Collected data
-------------------------

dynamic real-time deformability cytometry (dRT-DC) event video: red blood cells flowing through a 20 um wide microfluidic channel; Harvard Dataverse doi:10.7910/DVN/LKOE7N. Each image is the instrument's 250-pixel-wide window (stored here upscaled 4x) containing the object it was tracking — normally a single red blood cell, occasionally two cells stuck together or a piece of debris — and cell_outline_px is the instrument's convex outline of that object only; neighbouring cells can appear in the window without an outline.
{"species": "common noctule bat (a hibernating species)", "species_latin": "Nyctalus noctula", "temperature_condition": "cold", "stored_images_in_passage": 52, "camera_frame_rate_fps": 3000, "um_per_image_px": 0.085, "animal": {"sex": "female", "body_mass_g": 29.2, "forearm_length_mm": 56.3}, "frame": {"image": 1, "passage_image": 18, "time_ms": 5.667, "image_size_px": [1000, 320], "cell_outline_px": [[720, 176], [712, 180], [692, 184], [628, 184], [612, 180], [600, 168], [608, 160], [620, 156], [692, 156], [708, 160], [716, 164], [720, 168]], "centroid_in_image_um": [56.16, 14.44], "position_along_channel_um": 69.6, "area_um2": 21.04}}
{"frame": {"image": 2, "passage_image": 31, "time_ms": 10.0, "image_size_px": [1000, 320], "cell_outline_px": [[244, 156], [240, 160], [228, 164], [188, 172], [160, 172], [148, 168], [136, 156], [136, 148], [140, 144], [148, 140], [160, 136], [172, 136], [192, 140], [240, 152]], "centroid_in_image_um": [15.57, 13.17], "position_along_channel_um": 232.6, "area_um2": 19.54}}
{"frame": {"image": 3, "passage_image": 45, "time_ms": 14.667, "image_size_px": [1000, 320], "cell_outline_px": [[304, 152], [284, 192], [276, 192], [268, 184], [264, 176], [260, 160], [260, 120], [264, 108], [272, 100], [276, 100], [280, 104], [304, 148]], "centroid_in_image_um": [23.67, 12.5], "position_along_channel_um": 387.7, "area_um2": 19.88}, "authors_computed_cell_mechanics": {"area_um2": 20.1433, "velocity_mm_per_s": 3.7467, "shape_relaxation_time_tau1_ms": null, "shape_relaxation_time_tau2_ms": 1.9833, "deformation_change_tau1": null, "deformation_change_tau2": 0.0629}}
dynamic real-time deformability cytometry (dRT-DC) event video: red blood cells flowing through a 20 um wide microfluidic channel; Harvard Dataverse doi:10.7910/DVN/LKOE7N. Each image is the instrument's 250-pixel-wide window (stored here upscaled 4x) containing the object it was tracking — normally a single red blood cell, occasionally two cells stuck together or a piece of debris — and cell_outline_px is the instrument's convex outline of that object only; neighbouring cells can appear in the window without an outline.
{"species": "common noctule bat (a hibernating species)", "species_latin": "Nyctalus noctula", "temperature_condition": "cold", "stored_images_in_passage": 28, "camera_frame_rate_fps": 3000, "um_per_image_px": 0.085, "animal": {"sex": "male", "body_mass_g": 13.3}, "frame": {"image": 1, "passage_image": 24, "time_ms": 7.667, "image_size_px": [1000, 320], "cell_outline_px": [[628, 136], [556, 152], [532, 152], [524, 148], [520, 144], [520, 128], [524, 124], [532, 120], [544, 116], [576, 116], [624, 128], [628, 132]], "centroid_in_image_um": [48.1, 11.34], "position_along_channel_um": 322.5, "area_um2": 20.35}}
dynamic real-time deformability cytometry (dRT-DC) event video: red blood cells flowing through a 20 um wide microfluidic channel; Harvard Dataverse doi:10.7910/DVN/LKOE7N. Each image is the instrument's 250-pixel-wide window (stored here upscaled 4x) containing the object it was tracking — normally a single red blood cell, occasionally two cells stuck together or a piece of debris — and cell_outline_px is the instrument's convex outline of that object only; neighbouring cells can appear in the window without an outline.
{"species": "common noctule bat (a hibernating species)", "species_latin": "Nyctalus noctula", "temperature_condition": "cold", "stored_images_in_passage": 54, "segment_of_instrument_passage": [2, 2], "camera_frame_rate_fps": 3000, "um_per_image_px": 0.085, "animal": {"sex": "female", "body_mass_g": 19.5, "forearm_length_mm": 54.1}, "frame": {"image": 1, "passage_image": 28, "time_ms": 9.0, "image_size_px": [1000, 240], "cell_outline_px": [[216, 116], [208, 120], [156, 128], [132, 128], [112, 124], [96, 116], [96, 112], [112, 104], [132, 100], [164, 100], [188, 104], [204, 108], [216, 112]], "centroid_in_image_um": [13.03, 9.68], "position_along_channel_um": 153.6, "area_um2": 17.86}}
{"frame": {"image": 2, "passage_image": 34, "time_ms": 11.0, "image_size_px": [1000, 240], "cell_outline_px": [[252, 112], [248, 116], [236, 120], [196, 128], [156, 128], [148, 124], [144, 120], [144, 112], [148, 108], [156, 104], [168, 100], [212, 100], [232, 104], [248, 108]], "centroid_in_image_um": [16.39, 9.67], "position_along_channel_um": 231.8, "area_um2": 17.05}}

-------------------------

Directions for this task
Set down all of the records shown above once more, exactly.

Answer to this exercise
dynamic real-time deformability cytometry (dRT-DC) event video: red blood cells flowing through a 20 um wide microfluidic channel; Harvard Dataverse doi:10.7910/DVN/LKOE7N. Each image is the instrument's 250-pixel-wide window (stored here upscaled 4x) containing the object it was tracking — normally a single red blood cell, occasionally two cells stuck together or a piece of debris — and cell_outline_px is the instrument's convex outline of that object only; neighbouring cells can appear in the window without an outline.
{"species": "common noctule bat (a hibernating species)", "species_latin": "Nyctalus noctula", "temperature_condition": "cold", "stored_images_in_passage": 52, "camera_frame_rate_fps": 3000, "um_per_image_px": 0.085, "animal": {"sex": "female", "body_mass_g": 29.2, "forearm_length_mm": 56.3}, "frame": {"image": 1, "passage_image": 18, "time_ms": 5.667, "image_size_px": [1000, 320], "cell_outline_px": [[720, 176], [712, 180], [692, 184], [628, 184], [612, 180], [600, 168], [608, 160], [620, 156], [692, 156], [708, 160], [716, 164], [720, 168]], "centroid_in_image_um": [56.16, 14.44], "position_along_channel_um": 69.6, "area_um2": 21.04}}
{"frame": {"image": 2, "passage_image": 31, "time_ms": 10.0, "image_size_px": [1000, 320], "cell_outline_px": [[244, 156], [240, 160], [228, 164], [188, 172], [160, 172], [148, 168], [136, 156], [136, 148], [140, 144], [148, 140], [160, 136], [172, 136], [192, 140], [240, 152]], "centroid_in_image_um": [15.57, 13.17], "position_along_channel_um": 232.6, "area_um2": 19.54}}
{"frame": {"image": 3, "passage_image": 45, "time_ms": 14.667, "image_size_px": [1000, 320], "cell_outline_px": [[304, 152], [284, 192], [276, 192], [268, 184], [264, 176], [260, 160], [260, 120], [264, 108], [272, 100], [276, 100], [280, 104], [304, 148]], "centroid_in_image_um": [23.67, 12.5], "position_along_channel_um": 387.7, "area_um2": 19.88}, "authors_computed_cell_mechanics": {"area_um2": 20.1433, "velocity_mm_per_s": 3.7467, "shape_relaxation_time_tau1_ms": null, "shape_relaxation_time_tau2_ms": 1.9833, "deformation_change_tau1": null, "deformation_change_tau2": 0.0629}}
dynamic real-time deformability cytometry (dRT-DC) event video: red blood cells flowing through a 20 um wide microfluidic channel; Harvard Dataverse doi:10.7910/DVN/LKOE7N. Each image is the instrument's 250-pixel-wide window (stored here upscaled 4x) containing the object it was tracking — normally a single red blood cell, occasionally two cells stuck together or a piece of debris — and cell_outline_px is the instrument's convex outline of that object only; neighbouring cells can appear in the window without an outline.
{"species": "common noctule bat (a hibernating species)", "species_latin": "Nyctalus noctula", "temperature_condition": "cold", "stored_images_in_passage": 28, "camera_frame_rate_fps": 3000, "um_per_image_px": 0.085, "animal": {"sex": "male", "body_mass_g": 13.3}, "frame": {"image": 1, "passage_image": 24, "time_ms": 7.667, "image_size_px": [1000, 320], "cell_outline_px": [[628, 136], [556, 152], [532, 152], [524, 148], [520, 144], [520, 128], [524, 124], [532, 120], [544, 116], [576, 116], [624, 128], [628, 132]], "centroid_in_image_um": [48.1, 11.34], "position_along_channel_um": 322.5, "area_um2": 20.35}}
dynamic real-time deformability cytometry (dRT-DC) event video: red blood cells flowing through a 20 um wide microfluidic channel; Harvard Dataverse doi:10.7910/DVN/LKOE7N. Each image is the instrument's 250-pixel-wide window (stored here upscaled 4x) containing the object it was tracking — normally a single red blood cell, occasionally two cells stuck together or a piece of debris — and cell_outline_px is the instrument's convex outline of that object only; neighbouring cells can appear in the window without an outline.
{"species": "common noctule bat (a hibernating species)", "species_latin": "Nyctalus noctula", "temperature_condition": "cold", "stored_images_in_passage": 54, "segment_of_instrument_passage": [2, 2], "camera_frame_rate_fps": 3000, "um_per_image_px": 0.085, "animal": {"sex": "female", "body_mass_g": 19.5, "forearm_length_mm": 54.1}, "frame": {"image": 1, "passage_image": 28, "time_ms": 9.0, "image_size_px": [1000, 240], "cell_outline_px": [[216, 116], [208, 120], [156, 128], [132, 128], [112, 124], [96, 116], [96, 112], [112, 104], [132, 100], [164, 100], [188, 104], [204, 108], [216, 112]], "centroid_in_image_um": [13.03, 9.68], "position_along_channel_um": 153.6, "area_um2": 17.86}}
{"frame": {"image": 2, "passage_image": 34, "time_ms": 11.0, "image_size_px": [1000, 240], "cell_outline_px": [[252, 112], [248, 116], [236, 120], [196, 128], [156, 128], [148, 124], [144, 120], [144, 112], [148, 108], [156, 104], [168, 100], [212, 100], [232, 104], [248, 108]], "centroid_in_image_um": [16.39, 9.67], "position_along_channel_um": 231.8, "area_um2": 17.05}}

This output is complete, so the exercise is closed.